** Exercises **
a - In the Goodison Park memories, could you rewrite the part from "Floodlights on those" up to and including "outside the ground.", substituting "towers" for "pylons"?
b - Can you answer these questions from the Goodison Park memories?
(i) What was the final score of the win over Burnley?
(ii) Whose wife and children sat immediately behind the writer and his dad at the Southampton match?
(iii) Which club did Dixie Dean briefly play for after Everton?
c - Will you carry on the Goodison Park memories from their last line?

Provided passage: Begin

I returned to the same gift seat the following Saturday to enjoy a 3-1 win over Burnley, with Jags, Rom and Ross Barkley scoring the goals. After the match, the club arranged for us take pitchside photos with young Tom and my favorite player Leighton Baines. It was a magical finish to an extraordinary Everton experience.

The coda is that, astonishingly, I’m still here. Medical science says it was the new treatment that made me one of the very first survivors of that particular kind of cancer. But I still give great credit to the miraculous healing touch of the Park End.

And the tears still come whenever I tell the story. I have never once gotten through it with my dignity intact.

Ian Donnarumma
16 Posted 12/02/2025 at 07:20:35
Everton v Southampton,
7th October 1967.
With my dad in the old main stand.
Jimmy Gabriel's wife and children sat immediately behind us.
Everton won 4 - 2 that day.
Alan Ball - as he was for so many - was my boyhood hero.
And Goodison Park has lived in my heart for nearly sixty years now. 💙
Les Callan
17 Posted 12/02/2025 at 08:06:54
My earliest memories of Goodison :
Sousa marches on the tannoy before the match.
The smell of pipe tobacco in the paddock.
Floodlights on those enormous pylons.
The Littlewoods clocks.
The half time “ ABC “ scores.
The wrestling ads on the boards carried around the ground.
Buying a programme outside the ground.
Those benches in the Park end stand.
Davie Hickson.
Danny O'Neill
18 Posted 12/02/2025 at 08:19:05
As I was trying to muster and work my way through too many memories to recount, I started browsing and stumbled across a lot of Everton archives and one on Dixie Dean. Not that I am anywhere near old enough to remember him, he is obviously embedded in Goodison history.

I noted he briefly played for Sligo Rovers towards the end of his career, after Everton. The club where we discovered a certain Seamus Coleman.

With discussion about the Goodison statues, which it looks like are staying at Goodison, it made me think.

I don't know if Sligo already has any form of tribute to Seamus, or Dixie, but what a fitting tribute to two Everton greats, for different reasons at different times, if Everton could help put something in place for the Irish club.

Les Callan
19 Posted 12/02/2025 at 08:29:18
A very touching story Mike.

Provided passage: End
Supplied material: Begin

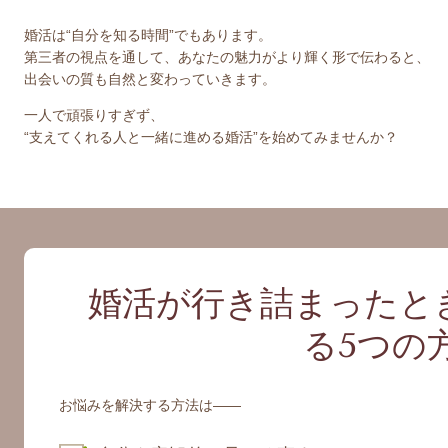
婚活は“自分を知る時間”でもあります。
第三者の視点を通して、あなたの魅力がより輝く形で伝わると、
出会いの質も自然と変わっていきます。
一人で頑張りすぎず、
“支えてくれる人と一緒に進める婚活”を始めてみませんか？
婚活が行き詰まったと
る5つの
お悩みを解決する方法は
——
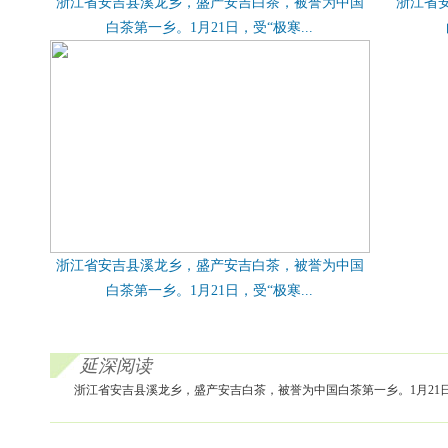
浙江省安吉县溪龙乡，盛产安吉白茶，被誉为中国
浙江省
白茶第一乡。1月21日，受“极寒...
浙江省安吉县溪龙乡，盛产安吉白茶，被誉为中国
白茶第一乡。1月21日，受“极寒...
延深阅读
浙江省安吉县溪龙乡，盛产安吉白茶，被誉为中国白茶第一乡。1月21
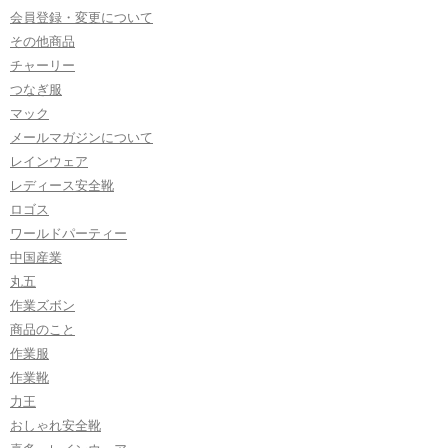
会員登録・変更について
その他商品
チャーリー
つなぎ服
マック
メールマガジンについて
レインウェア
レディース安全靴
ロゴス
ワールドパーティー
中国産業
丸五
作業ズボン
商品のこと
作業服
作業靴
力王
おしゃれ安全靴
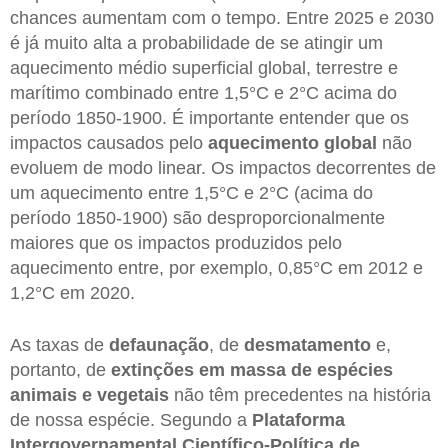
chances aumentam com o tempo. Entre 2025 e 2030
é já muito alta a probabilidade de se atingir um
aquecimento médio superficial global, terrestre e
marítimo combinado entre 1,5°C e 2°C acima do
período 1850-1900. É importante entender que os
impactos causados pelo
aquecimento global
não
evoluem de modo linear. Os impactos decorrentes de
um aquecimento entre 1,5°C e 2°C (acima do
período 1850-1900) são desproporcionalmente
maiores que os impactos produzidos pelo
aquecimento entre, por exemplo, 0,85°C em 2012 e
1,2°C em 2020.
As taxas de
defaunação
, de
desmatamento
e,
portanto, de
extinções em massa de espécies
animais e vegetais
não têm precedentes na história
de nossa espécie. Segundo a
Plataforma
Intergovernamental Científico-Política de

Supplied material: End
Supplied material: Begin

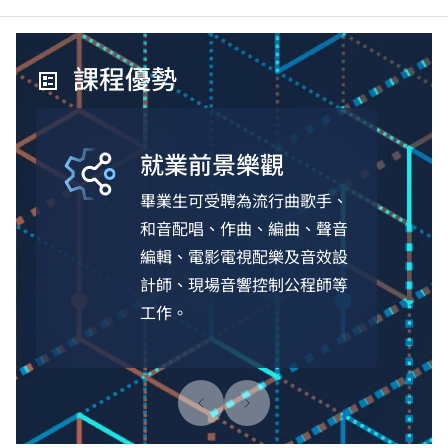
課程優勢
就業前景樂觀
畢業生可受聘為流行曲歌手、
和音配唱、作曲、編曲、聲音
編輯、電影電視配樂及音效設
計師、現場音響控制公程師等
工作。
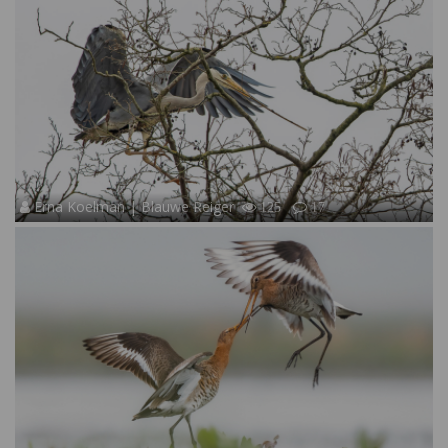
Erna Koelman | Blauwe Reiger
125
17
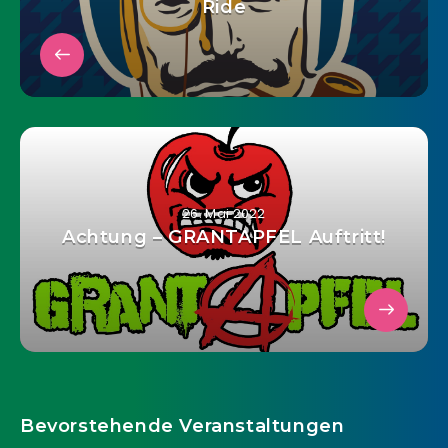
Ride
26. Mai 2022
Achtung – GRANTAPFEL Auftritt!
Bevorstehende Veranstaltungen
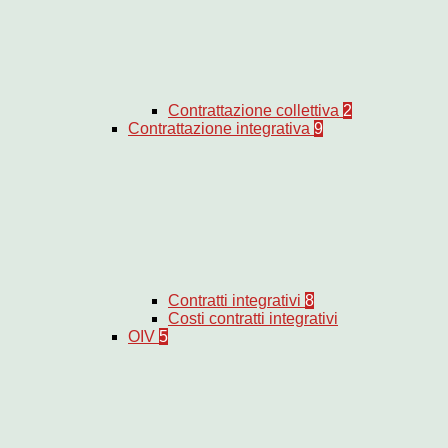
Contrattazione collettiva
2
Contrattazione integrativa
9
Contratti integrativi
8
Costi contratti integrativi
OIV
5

Supplied material: End
Supplied material: Begin

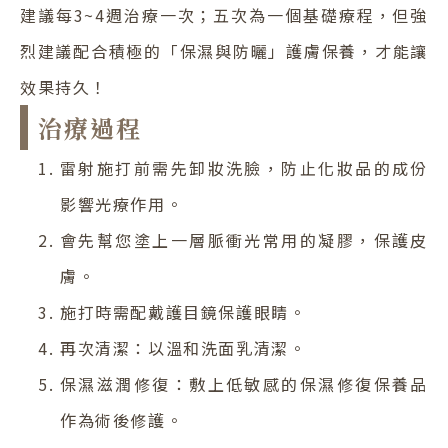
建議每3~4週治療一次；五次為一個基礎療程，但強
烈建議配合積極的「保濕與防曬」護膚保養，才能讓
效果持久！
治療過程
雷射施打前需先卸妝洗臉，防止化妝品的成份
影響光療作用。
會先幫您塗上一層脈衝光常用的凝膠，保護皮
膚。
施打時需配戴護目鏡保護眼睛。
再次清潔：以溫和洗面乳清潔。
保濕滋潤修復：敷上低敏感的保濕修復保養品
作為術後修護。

Supplied material: End

** Set of answers **
a -
Floodlights on those enormous towers.
The Littlewoods clocks.
The half time “ ABC “ scores.
The wrestling ads on the boards carried around the ground.
Buying a programme outside the ground.

b -
(i) 3-1
(ii) Jimmy Gabriel's
(iii) Sligo Rovers

c -
Alastair Donaldson
20 Posted 12/02/2025 at 09:45:50
9th May 1987, Luton Town Home, 3-1.. Reidy and Inchy with the League Trophy dancing round the pitch… I have sometimes fused this with a similar 1966 World Cup Alan Ball image chucking Jules Rimet to a teammate.

Also remember pretending to be a scouser, badly like! at a pub on the outskirts of Liverpool, really didn’t want to be beaten up by proper Toffees mistakenly as a Luton fan.. my Brookside addiction got me through!

Mark Murphy
21 Posted 12/02/2025 at 14:30:22
Kindly Paul - Hemsby though!
At least I can blame Spain for missing the best years, but Pontins???
UTFT
Les Callan
22 Posted 12/02/2025 at 14:35:41
Talk about taking the piss. Apparently, the BBC’s idea of a tribute to Goodison is to show all Rush’s goals against us. Typical.
Lenny Kingman
23 Posted 12/02/2025 at 15:44:36
The Southampton game in the snow in 71
comes to mind. So colourful a scene with the white pitch, team kits and flurescent orange ball. Was snug as a bug in the Street under the stand. Further warmed up by 8 of the best with Bally, Johno and Joe having a field day. Remember glancing down at the Park Ends newish digital scoreboard going into overdrive and finally settling on Everton 8 Southampton 0. Tons of memories but maybe for another day.
Fred Charters
24 Posted 12/02/2025 at 16:23:23
My first ever game was aged 10 (now 85), stood in the Boys Pen which was in the corner of Gladys St & Bullens Rd. Many memories but my favourite was watching my all time hero Alex Young, during the taking of a corner on the left hand side (by Johnny Morrisey I think). The Golden Vision was way out on the right & as the corner kick was taken he ran in patting his head. Leaping like a stag he met the ball and it rocketed into the net. Fabulous 💙
Alan McGuffog
25 Posted 12/02/2025 at 16:33:41
Les...I saw that too. The media cannot let any opportunity to make it " all about them " pass can they ?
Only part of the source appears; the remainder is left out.